In this ease, as in the Kansas case, it appeared that the corporation for whose debt the stockholders were surety was one engaged in conducting business for profit, and that the sureties as stockholders were largely interested in the success of the corporation. Even though the rule announced in the Kansas ease may be properly applied to the facts there shown, its application certainly must be limited to the stockholders of corporations organized and conducted for business and profit, and who for that reason have a financial interest in the success of such corporation. In this casé it appears from the special finding that the sureties on the note in suit each owned one share of stock of the *138par value of $100 in the Winona Assembly and Summer School Association, but it does not appear that such corporation was engaged in a business enterprise conducted for the purpose of making profit for the stockholders.

5. Lastly it is asserted on behalf of appellant that the special finding shows an acknowledgment of liability and a promise to pay the debt by the sureties. If, after time has been given the 'principal such as would entitle the surety to his discharge, the surety, with full knowledge of the facts, but without any new consideration, promises to pay the debt, he will remain liable therefor. Brandt, Surety & Guaranty §381.
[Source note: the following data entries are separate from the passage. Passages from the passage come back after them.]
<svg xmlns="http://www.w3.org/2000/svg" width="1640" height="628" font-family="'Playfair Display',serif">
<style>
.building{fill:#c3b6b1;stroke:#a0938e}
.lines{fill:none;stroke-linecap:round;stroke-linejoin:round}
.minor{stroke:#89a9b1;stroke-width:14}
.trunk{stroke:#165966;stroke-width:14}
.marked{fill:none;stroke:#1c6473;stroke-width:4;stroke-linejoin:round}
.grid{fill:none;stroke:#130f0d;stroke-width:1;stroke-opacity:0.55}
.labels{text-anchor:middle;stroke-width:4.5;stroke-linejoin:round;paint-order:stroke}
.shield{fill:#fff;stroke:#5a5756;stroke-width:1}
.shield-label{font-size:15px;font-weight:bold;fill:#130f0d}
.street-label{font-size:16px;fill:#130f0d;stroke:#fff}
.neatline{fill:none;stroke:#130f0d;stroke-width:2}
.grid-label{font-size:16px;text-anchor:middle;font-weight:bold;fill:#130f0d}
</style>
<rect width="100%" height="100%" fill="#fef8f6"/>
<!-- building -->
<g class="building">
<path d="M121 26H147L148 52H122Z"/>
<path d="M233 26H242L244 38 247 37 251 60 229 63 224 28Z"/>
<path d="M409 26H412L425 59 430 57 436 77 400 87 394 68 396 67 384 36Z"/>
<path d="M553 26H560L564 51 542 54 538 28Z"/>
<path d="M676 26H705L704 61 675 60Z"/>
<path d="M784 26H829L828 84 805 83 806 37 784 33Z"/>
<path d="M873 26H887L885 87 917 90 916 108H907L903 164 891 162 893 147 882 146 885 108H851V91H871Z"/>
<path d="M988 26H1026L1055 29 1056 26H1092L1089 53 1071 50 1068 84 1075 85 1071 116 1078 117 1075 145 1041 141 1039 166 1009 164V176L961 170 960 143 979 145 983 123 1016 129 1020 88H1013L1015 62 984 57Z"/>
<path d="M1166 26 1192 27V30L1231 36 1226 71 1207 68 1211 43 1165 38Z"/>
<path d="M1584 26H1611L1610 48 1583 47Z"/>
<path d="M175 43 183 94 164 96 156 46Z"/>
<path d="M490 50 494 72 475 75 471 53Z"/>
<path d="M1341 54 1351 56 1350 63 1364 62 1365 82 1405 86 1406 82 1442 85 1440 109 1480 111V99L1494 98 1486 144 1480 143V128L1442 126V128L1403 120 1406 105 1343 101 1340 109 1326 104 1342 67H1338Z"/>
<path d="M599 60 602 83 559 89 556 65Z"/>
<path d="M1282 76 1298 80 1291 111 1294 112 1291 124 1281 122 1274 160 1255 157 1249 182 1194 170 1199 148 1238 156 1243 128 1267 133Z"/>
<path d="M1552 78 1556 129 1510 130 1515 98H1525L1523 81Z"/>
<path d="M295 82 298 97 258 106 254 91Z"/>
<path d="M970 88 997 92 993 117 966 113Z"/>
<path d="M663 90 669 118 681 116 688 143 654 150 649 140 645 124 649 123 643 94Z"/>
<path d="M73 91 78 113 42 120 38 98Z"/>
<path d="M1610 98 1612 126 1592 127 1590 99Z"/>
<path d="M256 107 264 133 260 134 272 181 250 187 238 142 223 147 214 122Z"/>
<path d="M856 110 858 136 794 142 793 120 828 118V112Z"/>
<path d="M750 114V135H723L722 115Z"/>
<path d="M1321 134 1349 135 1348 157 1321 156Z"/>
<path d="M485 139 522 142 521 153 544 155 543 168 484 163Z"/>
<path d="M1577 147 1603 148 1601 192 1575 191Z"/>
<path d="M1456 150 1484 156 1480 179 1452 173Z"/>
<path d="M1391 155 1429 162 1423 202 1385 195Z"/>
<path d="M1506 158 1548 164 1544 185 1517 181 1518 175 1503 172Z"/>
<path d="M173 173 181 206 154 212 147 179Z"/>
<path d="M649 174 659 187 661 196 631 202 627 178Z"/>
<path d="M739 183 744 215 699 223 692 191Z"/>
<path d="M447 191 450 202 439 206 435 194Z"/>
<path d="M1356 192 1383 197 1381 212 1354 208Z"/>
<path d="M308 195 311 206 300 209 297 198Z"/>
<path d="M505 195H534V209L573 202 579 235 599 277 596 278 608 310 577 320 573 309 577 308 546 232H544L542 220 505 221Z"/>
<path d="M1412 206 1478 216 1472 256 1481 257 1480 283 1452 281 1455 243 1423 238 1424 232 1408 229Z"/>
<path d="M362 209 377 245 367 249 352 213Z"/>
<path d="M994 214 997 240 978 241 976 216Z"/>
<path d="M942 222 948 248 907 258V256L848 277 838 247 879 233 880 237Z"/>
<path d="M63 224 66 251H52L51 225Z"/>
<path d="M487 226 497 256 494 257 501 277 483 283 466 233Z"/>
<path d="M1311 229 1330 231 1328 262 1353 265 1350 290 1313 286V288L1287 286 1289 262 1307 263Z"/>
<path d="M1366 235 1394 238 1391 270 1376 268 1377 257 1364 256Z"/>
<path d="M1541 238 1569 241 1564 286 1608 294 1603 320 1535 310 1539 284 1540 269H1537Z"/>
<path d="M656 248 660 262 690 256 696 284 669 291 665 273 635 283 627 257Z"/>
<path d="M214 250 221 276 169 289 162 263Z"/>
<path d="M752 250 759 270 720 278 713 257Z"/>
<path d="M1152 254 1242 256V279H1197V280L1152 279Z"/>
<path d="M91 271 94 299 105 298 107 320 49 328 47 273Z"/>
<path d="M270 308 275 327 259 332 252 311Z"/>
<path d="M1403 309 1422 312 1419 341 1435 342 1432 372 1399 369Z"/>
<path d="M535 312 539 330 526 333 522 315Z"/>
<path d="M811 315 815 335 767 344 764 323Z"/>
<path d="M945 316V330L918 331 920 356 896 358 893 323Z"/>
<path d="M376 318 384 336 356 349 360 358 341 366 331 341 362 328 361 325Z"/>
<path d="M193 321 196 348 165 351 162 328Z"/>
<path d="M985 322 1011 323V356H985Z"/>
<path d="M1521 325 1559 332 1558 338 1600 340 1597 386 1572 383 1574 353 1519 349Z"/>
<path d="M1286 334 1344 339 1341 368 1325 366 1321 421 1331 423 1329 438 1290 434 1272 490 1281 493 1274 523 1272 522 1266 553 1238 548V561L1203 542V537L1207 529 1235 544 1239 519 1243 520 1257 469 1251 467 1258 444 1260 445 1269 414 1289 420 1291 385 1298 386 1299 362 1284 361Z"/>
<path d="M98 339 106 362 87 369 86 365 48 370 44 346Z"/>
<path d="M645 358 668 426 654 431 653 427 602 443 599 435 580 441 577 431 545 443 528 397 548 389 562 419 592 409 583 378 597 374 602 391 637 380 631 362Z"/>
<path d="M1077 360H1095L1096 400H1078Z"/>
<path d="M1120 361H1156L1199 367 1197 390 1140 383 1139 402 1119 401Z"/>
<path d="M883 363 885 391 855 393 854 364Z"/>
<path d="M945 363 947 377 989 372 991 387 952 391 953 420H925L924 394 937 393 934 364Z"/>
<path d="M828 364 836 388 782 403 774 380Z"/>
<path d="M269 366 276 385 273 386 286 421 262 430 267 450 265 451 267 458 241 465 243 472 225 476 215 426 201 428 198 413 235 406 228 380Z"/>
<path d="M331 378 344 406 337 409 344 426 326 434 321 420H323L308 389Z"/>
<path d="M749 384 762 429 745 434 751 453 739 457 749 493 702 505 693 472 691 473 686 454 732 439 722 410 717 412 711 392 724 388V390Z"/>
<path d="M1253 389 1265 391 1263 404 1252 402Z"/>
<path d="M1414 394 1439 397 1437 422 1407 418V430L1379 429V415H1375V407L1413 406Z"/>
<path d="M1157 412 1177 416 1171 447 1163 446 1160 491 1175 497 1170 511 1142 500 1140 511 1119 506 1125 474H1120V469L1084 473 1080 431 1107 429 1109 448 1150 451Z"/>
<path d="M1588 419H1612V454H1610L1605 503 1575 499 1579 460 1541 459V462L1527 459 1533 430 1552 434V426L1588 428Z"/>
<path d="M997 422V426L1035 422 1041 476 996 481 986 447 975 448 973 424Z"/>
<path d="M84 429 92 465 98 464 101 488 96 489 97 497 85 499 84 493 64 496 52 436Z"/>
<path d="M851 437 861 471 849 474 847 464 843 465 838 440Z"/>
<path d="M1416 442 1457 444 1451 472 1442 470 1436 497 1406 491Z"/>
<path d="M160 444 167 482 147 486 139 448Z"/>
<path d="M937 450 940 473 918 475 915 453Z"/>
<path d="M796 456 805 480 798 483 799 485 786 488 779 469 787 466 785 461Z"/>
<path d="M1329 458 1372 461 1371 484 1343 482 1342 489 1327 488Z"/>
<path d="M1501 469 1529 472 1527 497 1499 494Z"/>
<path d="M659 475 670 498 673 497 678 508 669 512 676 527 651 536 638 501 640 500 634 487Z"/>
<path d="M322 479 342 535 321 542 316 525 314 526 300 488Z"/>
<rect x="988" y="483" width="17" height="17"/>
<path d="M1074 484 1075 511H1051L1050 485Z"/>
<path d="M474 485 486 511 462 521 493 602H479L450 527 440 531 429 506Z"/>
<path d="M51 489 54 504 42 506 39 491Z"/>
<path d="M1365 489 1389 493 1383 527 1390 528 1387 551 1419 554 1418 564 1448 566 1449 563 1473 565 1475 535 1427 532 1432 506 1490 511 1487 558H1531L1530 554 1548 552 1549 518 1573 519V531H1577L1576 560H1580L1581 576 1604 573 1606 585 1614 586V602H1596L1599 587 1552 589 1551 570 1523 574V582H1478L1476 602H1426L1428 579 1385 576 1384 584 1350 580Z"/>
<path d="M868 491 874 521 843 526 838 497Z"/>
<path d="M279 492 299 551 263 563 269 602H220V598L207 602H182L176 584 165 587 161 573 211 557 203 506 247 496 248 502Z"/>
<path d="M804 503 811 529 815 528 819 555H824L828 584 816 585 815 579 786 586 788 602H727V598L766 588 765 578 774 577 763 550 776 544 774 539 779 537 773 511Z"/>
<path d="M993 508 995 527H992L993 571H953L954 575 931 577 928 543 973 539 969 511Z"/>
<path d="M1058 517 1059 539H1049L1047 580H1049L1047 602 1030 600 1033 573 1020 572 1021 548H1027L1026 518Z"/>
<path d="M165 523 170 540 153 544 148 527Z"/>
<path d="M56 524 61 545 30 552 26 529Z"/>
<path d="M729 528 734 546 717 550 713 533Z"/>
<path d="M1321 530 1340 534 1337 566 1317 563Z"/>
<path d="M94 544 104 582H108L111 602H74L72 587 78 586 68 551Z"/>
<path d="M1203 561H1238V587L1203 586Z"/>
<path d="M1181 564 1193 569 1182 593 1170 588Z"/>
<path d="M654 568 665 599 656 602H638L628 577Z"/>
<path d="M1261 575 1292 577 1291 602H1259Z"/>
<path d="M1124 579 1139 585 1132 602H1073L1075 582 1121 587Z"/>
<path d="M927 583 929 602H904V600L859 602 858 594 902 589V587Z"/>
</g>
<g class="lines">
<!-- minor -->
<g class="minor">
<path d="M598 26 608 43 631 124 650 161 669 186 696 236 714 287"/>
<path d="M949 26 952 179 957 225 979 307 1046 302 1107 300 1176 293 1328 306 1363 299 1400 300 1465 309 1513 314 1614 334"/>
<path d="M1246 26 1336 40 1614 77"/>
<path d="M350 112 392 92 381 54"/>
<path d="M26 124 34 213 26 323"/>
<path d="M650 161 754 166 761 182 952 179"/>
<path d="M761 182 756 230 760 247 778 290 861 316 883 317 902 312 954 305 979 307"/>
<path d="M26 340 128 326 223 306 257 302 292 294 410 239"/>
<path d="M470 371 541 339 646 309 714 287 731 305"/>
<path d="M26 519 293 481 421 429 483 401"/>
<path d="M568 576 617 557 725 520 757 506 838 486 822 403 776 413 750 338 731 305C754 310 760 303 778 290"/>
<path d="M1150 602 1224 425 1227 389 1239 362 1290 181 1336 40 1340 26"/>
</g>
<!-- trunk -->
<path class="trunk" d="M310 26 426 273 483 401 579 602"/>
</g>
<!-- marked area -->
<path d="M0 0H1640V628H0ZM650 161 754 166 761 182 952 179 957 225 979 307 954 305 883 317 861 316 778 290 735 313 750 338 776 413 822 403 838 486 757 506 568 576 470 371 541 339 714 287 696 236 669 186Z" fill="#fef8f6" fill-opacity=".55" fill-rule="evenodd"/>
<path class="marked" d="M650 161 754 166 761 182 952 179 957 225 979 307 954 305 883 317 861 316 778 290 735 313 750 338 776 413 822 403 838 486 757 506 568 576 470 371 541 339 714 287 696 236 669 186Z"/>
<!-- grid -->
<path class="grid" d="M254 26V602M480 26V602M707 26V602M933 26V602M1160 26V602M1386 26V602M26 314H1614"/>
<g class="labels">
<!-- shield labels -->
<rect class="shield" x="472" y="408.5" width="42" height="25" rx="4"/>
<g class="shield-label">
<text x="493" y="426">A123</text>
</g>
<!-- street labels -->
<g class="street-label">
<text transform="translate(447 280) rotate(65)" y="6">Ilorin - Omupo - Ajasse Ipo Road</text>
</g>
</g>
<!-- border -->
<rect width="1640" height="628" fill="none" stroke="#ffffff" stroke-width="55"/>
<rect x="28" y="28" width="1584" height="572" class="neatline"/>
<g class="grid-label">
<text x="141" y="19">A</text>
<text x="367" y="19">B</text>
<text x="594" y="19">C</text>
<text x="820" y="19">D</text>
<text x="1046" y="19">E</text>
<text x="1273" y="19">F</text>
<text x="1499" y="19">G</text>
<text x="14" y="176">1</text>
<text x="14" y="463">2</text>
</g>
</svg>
6. In this -case, however, the finding fails to disclose an acknowledgment of liability and promise to pay the debt. Three letters are set out in the finding, written to the debtor by one of the sureties, in which he asked that he be given .time to consult with the principal and also with his brothers, who were, cosureties, and in which he expressed the hope that Dr. Dickey, who represented the principal debtor, would “get the matter in shape satisfactory to all concerned.” The writer also stated in these letters that he had arranged for a meeting of the sureties and Dr. Dickey, and that he wanted to see the matter arranged some way and would do all he could to bring it about. The statements contained in these letters do not amount to a promise by the sureties to pay the debt.

The court did not err in its conclusions of law. Judgment affirmed.

Note. — Reported in 113 N. E. 1. Payment of interest in advance as consideration for the extension of the time for payment of a note, release of surety, 5 Ann. Cas. 442; 52 L. R. A. (N. S.) 353; 32 Cyc 207. Extension of time to a corporation conducted for profit as affecting liability of stockholders that sign as sureties, 47 L. R. A. (N. S.) 274.